I thought in order to encourage some progress in this area, I would offer up my own translating work as it happens. Well, look no further than right here:
Paul's Salutation to the Philippians (1:-2)
1 Παῦλος καὶ Τιμόθεος δοῦλοι Χριστοῦ Ἰησοῦ πᾶσιν τοῖς ἁγίοις ἐν Χριστῷ Ἰησοῦ τοῖς οὖσιν ἐν Φιλίπποις σὺν ἐπισκόποις καὶ διακόνοις,
2 χάρις ὑμῖν καὶ εἰρήνη ἀπὸ θεοῦ πατρὸς ἡμῶν καὶ κυρίου Ἰησοῦ Χριστοῦ.
1 Paul and Timothy, slaves of Christ Jesus, to all the saints (lit. 'holy ones') in Christ Jesus who are in Philippi, with the bishops and deacons:
2 Grace to you and peace from God our Father and the Lord Jesus Christ.
- Paul and Timothy' : These two are mentioned in tandem in other Pauline salutations (2 Cor. 1:1; Col. 1:1; Phm. 1) and also where Silvanus is brought into the fray (1 Thes. 1:1; 2 Thes. 2:1; O'Brien; 44).
- 'slaves': A seldom used Pauline designation (Rom. 1:1; 2 Cor. 4:5; Gal. 1:10; Tit. 1:1). To oversimplify the issue, there are two camps that attempt to resolve what Paul had in mind with his 'slave' language. One would be the Greco-Roman background, as Fee nicely summarizes the background: "Indeed douloi were so common in Greco-Roman society that no one would have thought it to refer other than to those owned by, and subservient to, the master of a household "(63). The second posited background for Paul's 'slave' designation is to be found in its OT background, i.e. 'servant of God', which was an 'honorific title for those in special service to God' (Fee 63; n.25 and the references found there.) In the end, there is little point in choosing between the two options such as Hawthorne (5), O'Brien (45), and Silva (40 n.2) who decide in favor of a Greco-Roman understanding of Paul's 'slave' designation. As Byron has demonstrated throughout his work, there is a strong argument to be made for 'the slave of God' designations used widely throughout the OT and Second Temple Literature. It seems best to me to give a nod to Fee when he refers to this as a "double connotation"(63), i.e. Paul uses this designation to refer to both Greco-Roman slavery and its Jewish background simultaneously.

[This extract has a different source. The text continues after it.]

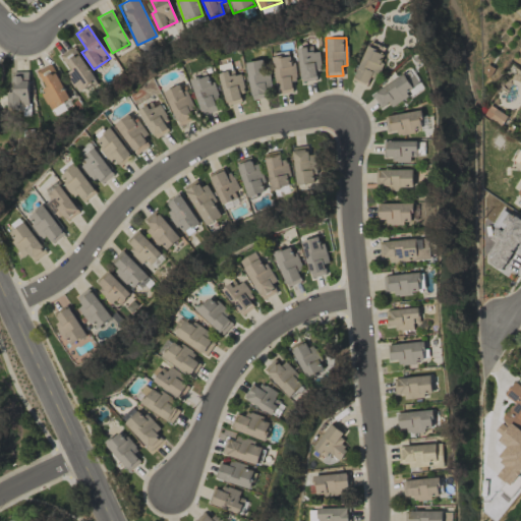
[(354,79),(371,85),(385,47),(367,41),(354,79)]
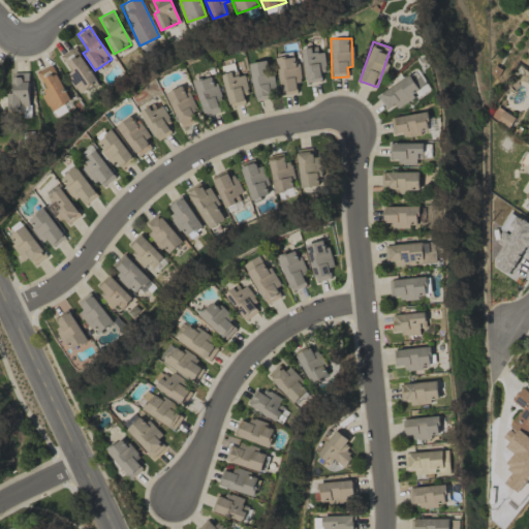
[(96,82),(75,47),(59,57),(81,92),(96,82)]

- "in Christ Jesus": A favorite Pauline expression (Rom. 3:24; 6:11,23; 8:1f,39; 15:17; 16:3; 1 Co. 1:2,4,30; 4:17; 15:31; 16:24; Gal. 2:4; 3:14,26,28; Eph. 1:1; 2:6f,10,13;3:6,21; Phil. 1:1,26; 2:5; 3:3,14; 4:7,19,21; Col. 1:4; 1 Thess. 2:14; 5:18; 1 Tim. 1:14; 3:13; 2 Tim. 1:1,9,13; 2:1,10; 3:12,15; Phlm. 1:23). O'Brien writes: It is a phrase denoting incorporation...believers are united with Christ in his death and resurrection, and the new corporate life into which they have entered is their share in his resurrection life. ἐν Χριστῷ Ἰησοῦ frequently points to Christ Jesus as the sphere in which the Christian lives and moves. So the Philippians' glorying will abound 'in Christ Jesus' (1.26; 46).
- "bishops and deacons" : The only occurrence of ἐπίσκοπος in the undisputed Paulines (cf. 1 Tim 3.2; Tit 1.7).
Probably the term refers to a function rather than an official position.
- "Grace to you and peace": A Pauline adaptation to the standard Greco-Roman letter opening ( Rom. 1:7; 1 Co. 1:3; 2 Co. 1:2; Gal. 1:3; Eph. 1:2; Col. 1:2; 1 Thess. 1:1; 2 Thess. 1:2; Phlm. 1:3)
Byron, John. Slavery Metaphors in early Judaism and Pauline Christianity. WUNT II/162. Tübingen: Mohr Siebeck, 2003.
Fee, Gordon D. Paul's Letter to the Philippians. New International Commentary on the New Testament. Grand Rapids: Eerdmans, 1995.
Hawthorne, Gerald. Philippians. World Biblical Commentary. Waco, Tex.: Word, 1983.
O'Brien, Peter T. The Epistle to the Philippians. New International Greek Testament Commentary. Grand Rapids: Eerdmans, 1991.
Silva, Moises. Philippians. Baker Exegetical Commentary on the New Testament. 2d ed. Grand Rapids: Baker Academic, 2005.